1. For each youtube video, we select the mode of the streams, the quality and for this application, we select only_video stream.

2. The resulting stream is downloaded and we get a video in .mp4 format.

3. We specify the number of frames to be skipped.

4. We extract frames and store those frames in a list. While reading using cv2.VideoCapture(file_path).read(), frames are returned in BGR format so while using Image.fromarray() we need to reverse the order of channels.

5. Each frame in a batch is preprocessed by using the preprocess function from clip.

6. All the frames in a batch are encoded and normalised. So in this case, each frame is represented by an array of length 512.

7. After concatenating all such encodings for frames in a video, we get a video_features tensor


###How long does it take ?

It depends on the size of video. For example, processing the first video in our dataset took 266.76 seconds

## Q. How does inference work? How performant is v1.

Ans:

Steps:

1. After getting, video_features tensor, we also get encoding result of the query which we have passed which is of shape [1,512]. We normalize these encodings.

2. We obtain similarity between the query and frames in our video by performing **matrix muliplication**. Lets say our video features tensor is of shape [89,512], i.e a batch with 89 frames and each frame is represented by a 512 length tensor.
The shape of query encoding is [1,512]

matrix multiplication= [89,512]@[1,512].T

Mulitplying the result with 100 gives **similarity scores** and we select top 3 of the frames.

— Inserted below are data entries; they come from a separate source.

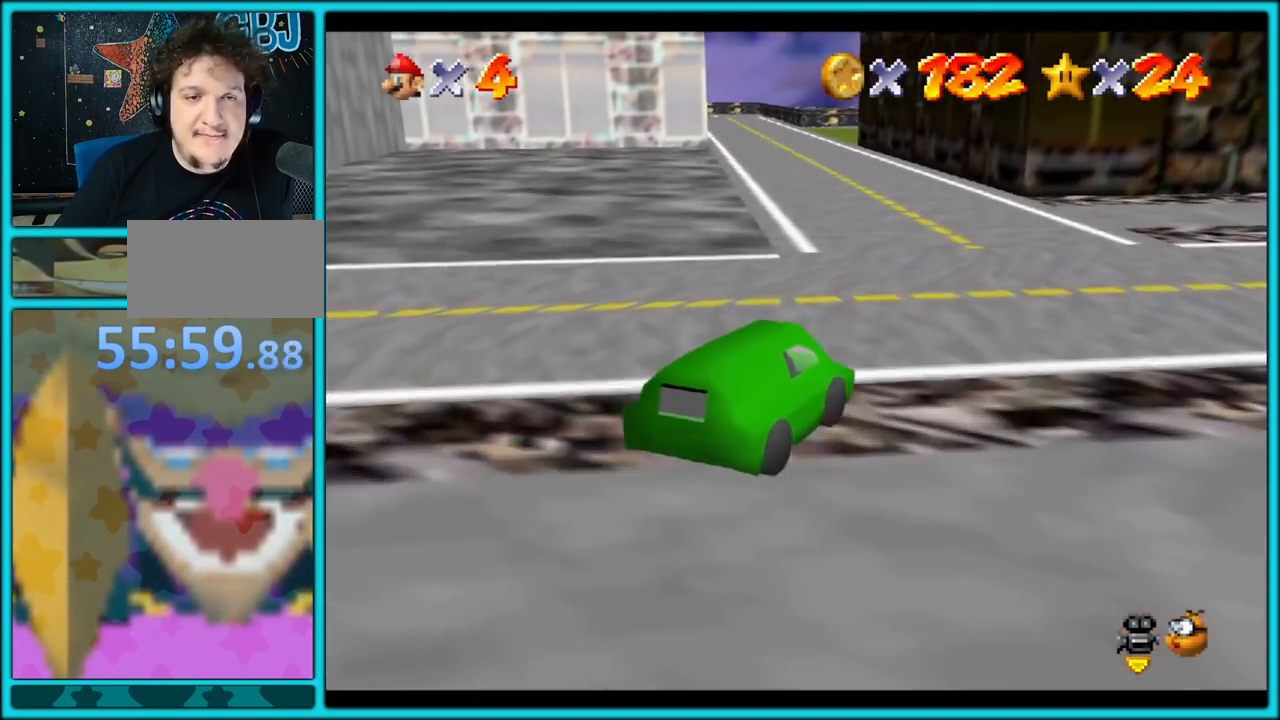
{"buttons": [], "left_stick": "up", "button_events": []}
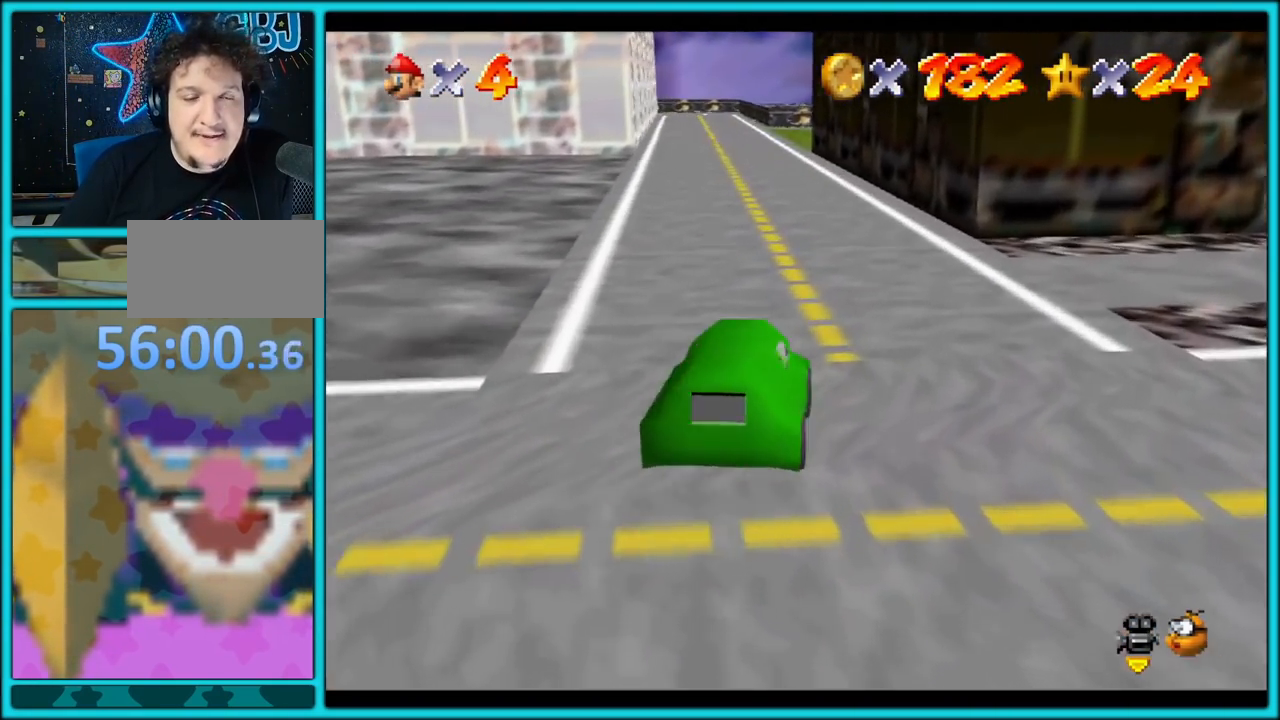
{"buttons": [], "left_stick": "up", "button_events": []}
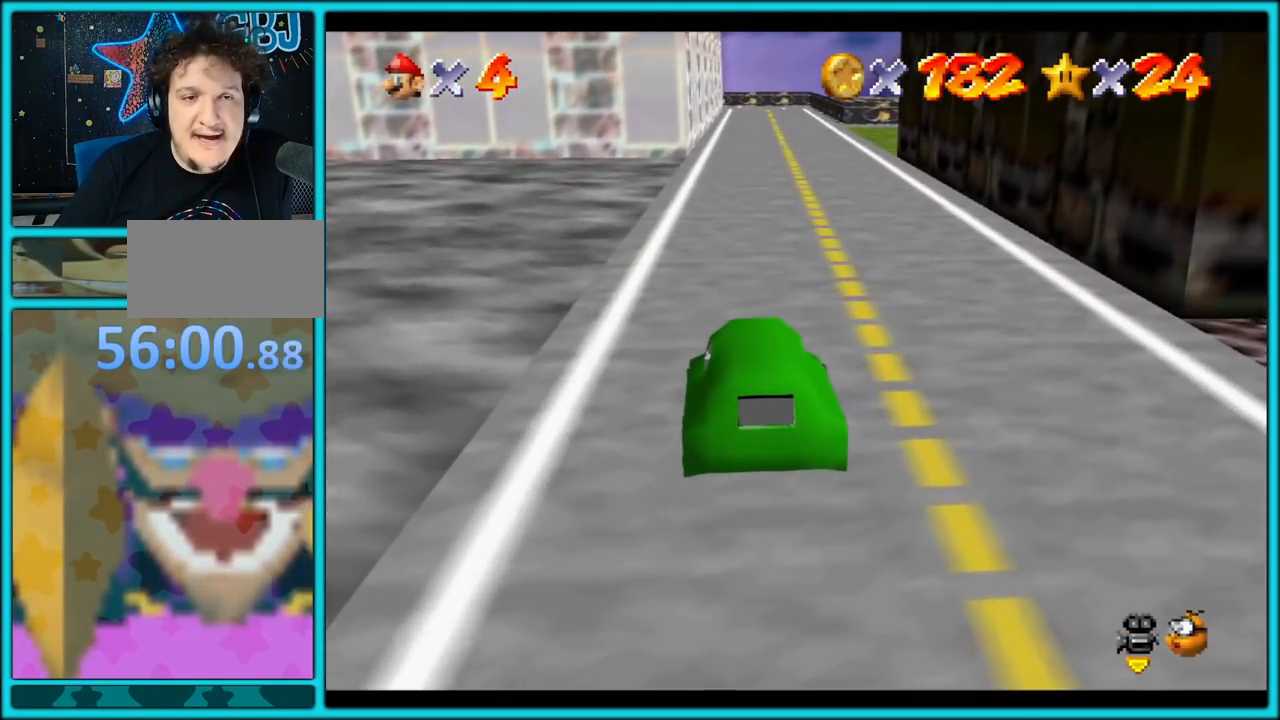
{"buttons": [], "left_stick": "up-right", "button_events": [[300, "C_LEFT", "down"], [417, "C_LEFT", "up"]]}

3. After we get our top 3 similarity scores and corresponding frames, we put a **threshold**. In this case, I have put 28. We will select all values greater than 28 (**trial and error**). **If we get some frames with similarity values greater than 28 then we conclude that query is present in the video else not.**

##Q. How to improve:

1. One way will be to not skip frames which processing videos. In this case, the threshold will be much higher i.e nearly 70 to 80 percent or more and we can get accurate results.

2. Before processing all the videos, we can preprocess the description of each video. Encode and normalize the the description. We can then find the cosine similarity between the encoding of description and the query. If the similarity is beyond a threshold (we will set it experimentatlly) then and only then we will download that particular video. This will save us from unnecessary downloads

##Q. How performant is v1 ?

Ans Lets say to process a video and and find similarity between query word and frames from the video, time taken is T. In the current implementation, total time will be L*T where L is the total length of the dataset.


If we consider the second method in improvements, then the time taken will be l*T where l is the number of videos which have more chances of being related to the query word.